Despite all that, I’m not sure I would say that I was addicted to the game in a clinical sense. I was spending ~30-60 minutes a day playing the game, and maybe another half hour a day reading about it. My personal relationships and work did not suffer, as far as I can tell. Over the course of 2 years, I spent a grand total of $10 on in-app purchases of magic stones. On PAD forums there are reports of “whales” who've spent upwards of thousands of dollars on the game, so I got off relatively easy, at least in a financial sense.

Still, how PAD affected my mind is undeniable. Instead of reading blogs related to psychiatry and mental health, I was reading blogs and watching YouTube channels related to PAD. I stopped even thinking about my blog, and every time I had a spare moment, I would open the PAD app instead of taking in my surroundings or reading a book.
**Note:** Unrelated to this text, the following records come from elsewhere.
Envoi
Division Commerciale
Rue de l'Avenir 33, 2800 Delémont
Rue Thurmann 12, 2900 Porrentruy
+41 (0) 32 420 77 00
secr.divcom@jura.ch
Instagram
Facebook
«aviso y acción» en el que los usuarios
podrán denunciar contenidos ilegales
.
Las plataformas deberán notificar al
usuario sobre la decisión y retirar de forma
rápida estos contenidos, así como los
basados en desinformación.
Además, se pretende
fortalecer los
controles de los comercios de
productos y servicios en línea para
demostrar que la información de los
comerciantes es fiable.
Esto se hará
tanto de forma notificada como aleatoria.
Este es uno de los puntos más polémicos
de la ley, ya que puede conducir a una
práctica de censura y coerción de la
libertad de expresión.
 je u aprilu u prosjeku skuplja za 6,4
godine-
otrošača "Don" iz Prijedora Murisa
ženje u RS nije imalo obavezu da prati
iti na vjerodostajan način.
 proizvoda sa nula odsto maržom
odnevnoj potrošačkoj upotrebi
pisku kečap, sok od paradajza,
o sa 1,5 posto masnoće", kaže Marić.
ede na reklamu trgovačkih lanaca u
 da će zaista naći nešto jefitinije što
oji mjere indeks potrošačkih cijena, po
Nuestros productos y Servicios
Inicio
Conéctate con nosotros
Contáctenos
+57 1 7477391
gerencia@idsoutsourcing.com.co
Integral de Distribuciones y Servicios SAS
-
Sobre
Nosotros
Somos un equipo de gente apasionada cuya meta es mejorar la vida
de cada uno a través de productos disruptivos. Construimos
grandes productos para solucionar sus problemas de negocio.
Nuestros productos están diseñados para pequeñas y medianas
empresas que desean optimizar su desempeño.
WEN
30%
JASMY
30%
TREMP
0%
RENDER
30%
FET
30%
In fact, I read far fewer books in 2016 and 2017 compared to any other year in my life since I learned to read, though part of that may be due to reading more on the web. It wasn’t all bad, though. I wasted far less time on Twitter, and I was no longer waking up in the middle of the night with ideas for blog posts. I had a convenient and pleasant distraction from politics. And I’ve spent much less mental energy these last 2 years obsessing about my fantasy football teams than I have in previous years.
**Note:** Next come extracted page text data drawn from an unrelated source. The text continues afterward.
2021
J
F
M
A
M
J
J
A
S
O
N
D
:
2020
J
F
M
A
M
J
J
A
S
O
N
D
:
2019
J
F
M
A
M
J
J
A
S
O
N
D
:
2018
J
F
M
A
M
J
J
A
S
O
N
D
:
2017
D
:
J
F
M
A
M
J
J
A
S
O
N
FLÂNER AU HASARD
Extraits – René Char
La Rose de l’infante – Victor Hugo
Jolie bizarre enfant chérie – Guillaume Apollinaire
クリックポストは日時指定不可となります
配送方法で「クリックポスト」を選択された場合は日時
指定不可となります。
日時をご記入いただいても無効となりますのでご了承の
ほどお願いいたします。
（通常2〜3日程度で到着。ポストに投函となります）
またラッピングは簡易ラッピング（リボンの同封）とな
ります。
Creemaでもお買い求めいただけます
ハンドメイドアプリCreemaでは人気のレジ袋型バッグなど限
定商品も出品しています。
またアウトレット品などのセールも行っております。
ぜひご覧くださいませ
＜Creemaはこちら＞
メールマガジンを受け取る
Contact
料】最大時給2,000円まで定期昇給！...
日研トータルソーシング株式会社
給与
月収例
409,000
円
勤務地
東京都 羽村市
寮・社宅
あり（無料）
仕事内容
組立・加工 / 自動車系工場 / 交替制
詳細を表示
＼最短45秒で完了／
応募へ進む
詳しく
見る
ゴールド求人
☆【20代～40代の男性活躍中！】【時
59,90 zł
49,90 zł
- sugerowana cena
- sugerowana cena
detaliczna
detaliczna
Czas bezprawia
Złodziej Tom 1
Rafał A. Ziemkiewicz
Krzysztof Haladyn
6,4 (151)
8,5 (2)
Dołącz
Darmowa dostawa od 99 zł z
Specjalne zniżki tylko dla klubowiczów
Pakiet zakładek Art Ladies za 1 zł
So what finally made me stop? A part of it was the fact that PAD’s creators are constantly adding more difficult dungeons, which in turn require ever more powerful (and rare) monster cards to deal with. Playing the game started to feel increasingly like a Sisyphean task. I’d also like to think that a part of me missed blogging and reading books. Recently, I came across the philosophically-oriented Slate Star Codex blog, written by a young psychiatrist, and I thought, “If he can write several 2000 to 5000-word blog posts in a week, then why can’t I be even 3% as productive (i.e. roughly a 1000-word post per month)?”

Lastly, some advice for parents out there: as fun as Super Mario Bros was for us in our youth, it does not remotely compare to the reinforcement mechanisms that today’s microtransaction-driven mobile games employ. I’ve heard multiple stories from parents about their kids stealing their credit cards to spend hundred of dollars on in-app purchases for games like Clash of Clans and Clash Royale. I now believe that parents should not be letting their kids play games like these, which all tend to use similar attention and money-grabbing tactics. As a general rule, this applies to any of the mobile games that you see advertised on TV; how else would those game companies have so much money to spend on prime time ad spots? Recently, regulators in The Netherlands have started investigating whether games that have “loot boxes” (a similar idea to the Rare Egg Machine) are a form of gambling and should be regulated as such. In my mind there is no doubt that these games can work very similarly to gambling, except you can’t actually win any money, so it’s in a way worse than gambling.

Even if there are kids who can responsibly play these games without spending too much time or money, I would still strongly suspect that these games have an outsized influence on what their players think about—and stop thinking about—even when they’re not playing. And for me, that was ultimately the biggest negative impact.